The Peasants Movements of the 20th century considerably influenced the National Freedom Struggle. After the revolt of 1857, the Awadh taluqdars got back their lands, which strengthened the hold of taluqdars (or landlords) over the Agrarian society of the United Province. Several cultivators were subjected to high rents, illegal levies, renewal fees (or nazrana), and summary evictions (bedakhali). The First World War hiked the prices of food and other necessities, which worsened the conditions of the peasants.
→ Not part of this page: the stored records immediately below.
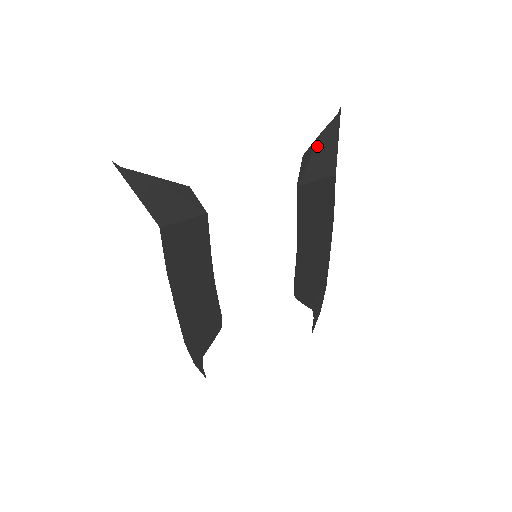
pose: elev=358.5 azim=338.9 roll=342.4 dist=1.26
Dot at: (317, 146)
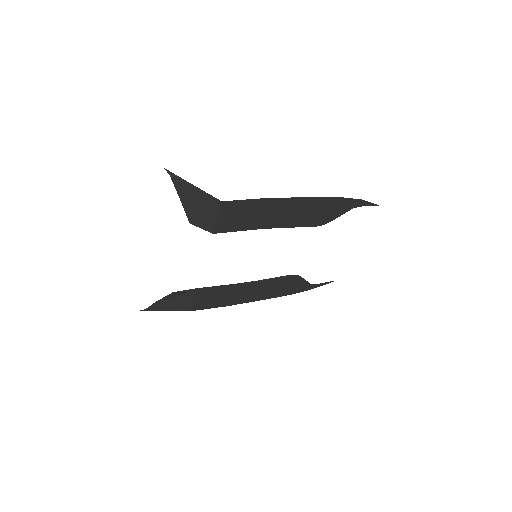
Dot at: (189, 206)
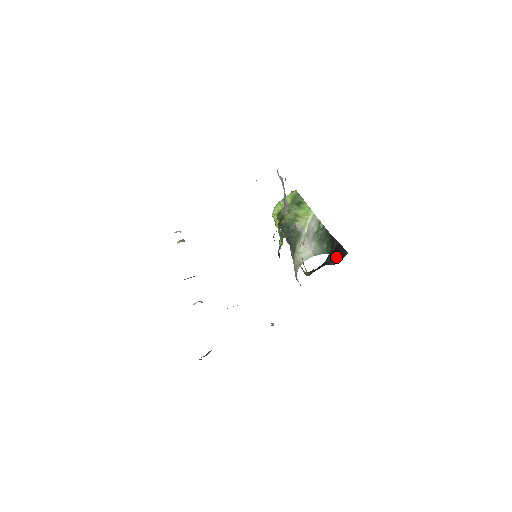
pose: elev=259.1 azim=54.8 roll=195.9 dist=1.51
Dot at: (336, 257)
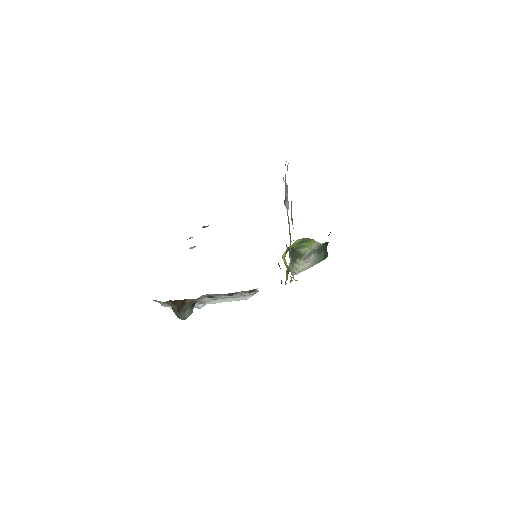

The 1920-30s witnessed the nationwide awakening and organisation of the peasants and workers in India. Kisan Sabhas were organised in the United Province, mainly due to the efforts of Home Rule activists.

In February 1918, the United Provinces Kisan Sabha (UPKS) was established by Gauri Shankar Mishra and Indra Narayan Dwivedi. By June 1919, the UPKS had 450 branches. Other prominent leaders were Durgapa Singh, Jhinguri Singh, and Baba Ram Chandra.

Baba Ram Chandra organised the farmers of Awadh into forming a united front to fight against the abuses of landlords in the 1920s and 1930s. In June 1920, Baba Ram Chandra urged Nehru to visit the villages of Awadh. Nehru developed close contact with villagers during these visits.

In October 1920, Awadh Kisan Sabha came into existence due to differences in nationalist ranks. Baba Ram Chandra established the Awadh/Oudh Kisan Sabha and organised farmers’ protests.

The Awadh Kisan Sabha (or Oudh Farmer’s Association) encouraged the peasants to refuse tilling bedakhali land, not to offer begar (forms of unpaid labour), boycott those who did not accept these conditions and solve their disputes through panchayats.

However, in January 1921, the patterns of activities changed rapidly from the earlier forms of mass meetings and mobilisation to the looting of bazaars, houses, granaries, and clashes with police. The centres of these activities were primarily the districts of Faizabad, Rai Bareilly, and Sultanpur.

Soon the Movement declined, partly due to Government repression and partly due to the passing of the Awadh Rent (Amendment) Act of 1921.